Work item:
Transcribe every line of the records verbatim.

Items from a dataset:
=== Section Start ===

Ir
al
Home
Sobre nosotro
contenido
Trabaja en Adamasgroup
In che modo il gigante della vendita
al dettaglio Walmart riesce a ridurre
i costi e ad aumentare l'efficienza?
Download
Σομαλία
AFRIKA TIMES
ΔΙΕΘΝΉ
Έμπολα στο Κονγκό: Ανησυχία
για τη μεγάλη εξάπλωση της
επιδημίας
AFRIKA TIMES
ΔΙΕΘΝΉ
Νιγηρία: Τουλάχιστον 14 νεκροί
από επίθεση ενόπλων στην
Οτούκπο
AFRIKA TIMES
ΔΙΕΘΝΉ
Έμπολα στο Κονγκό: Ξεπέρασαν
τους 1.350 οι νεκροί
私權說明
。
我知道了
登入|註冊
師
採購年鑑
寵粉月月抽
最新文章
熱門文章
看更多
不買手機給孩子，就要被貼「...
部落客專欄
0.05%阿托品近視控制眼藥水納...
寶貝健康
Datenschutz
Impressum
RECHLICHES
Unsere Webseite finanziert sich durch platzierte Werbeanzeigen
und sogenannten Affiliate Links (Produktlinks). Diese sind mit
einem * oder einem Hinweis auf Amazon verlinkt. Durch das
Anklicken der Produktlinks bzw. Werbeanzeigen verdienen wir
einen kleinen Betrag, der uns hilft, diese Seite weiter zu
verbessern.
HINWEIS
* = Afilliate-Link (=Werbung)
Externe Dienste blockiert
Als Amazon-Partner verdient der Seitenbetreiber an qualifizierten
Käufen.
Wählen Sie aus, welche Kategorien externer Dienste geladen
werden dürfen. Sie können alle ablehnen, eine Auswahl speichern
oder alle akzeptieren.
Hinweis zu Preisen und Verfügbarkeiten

=== Section End ===

Your solution:
Ir
al
Home
Sobre nosotro
contenido
Trabaja en Adamasgroup
In che modo il gigante della vendita
al dettaglio Walmart riesce a ridurre
i costi e ad aumentare l'efficienza?
Download
Σομαλία
AFRIKA TIMES
ΔΙΕΘΝΉ
Έμπολα στο Κονγκό: Ανησυχία
για τη μεγάλη εξάπλωση της
επιδημίας
AFRIKA TIMES
ΔΙΕΘΝΉ
Νιγηρία: Τουλάχιστον 14 νεκροί
από επίθεση ενόπλων στην
Οτούκπο
AFRIKA TIMES
ΔΙΕΘΝΉ
Έμπολα στο Κονγκό: Ξεπέρασαν
τους 1.350 οι νεκροί
私權說明
。
我知道了
登入|註冊
師
採購年鑑
寵粉月月抽
最新文章
熱門文章
看更多
不買手機給孩子，就要被貼「...
部落客專欄
0.05%阿托品近視控制眼藥水納...
寶貝健康
Datenschutz
Impressum
RECHLICHES
Unsere Webseite finanziert sich durch platzierte Werbeanzeigen
und sogenannten Affiliate Links (Produktlinks). Diese sind mit
einem * oder einem Hinweis auf Amazon verlinkt. Durch das
Anklicken der Produktlinks bzw. Werbeanzeigen verdienen wir
einen kleinen Betrag, der uns hilft, diese Seite weiter zu
verbessern.
HINWEIS
* = Afilliate-Link (=Werbung)
Externe Dienste blockiert
Als Amazon-Partner verdient der Seitenbetreiber an qualifizierten
Käufen.
Wählen Sie aus, welche Kategorien externer Dienste geladen
werden dürfen. Sie können alle ablehnen, eine Auswahl speichern
oder alle akzeptieren.
Hinweis zu Preisen und Verfügbarkeiten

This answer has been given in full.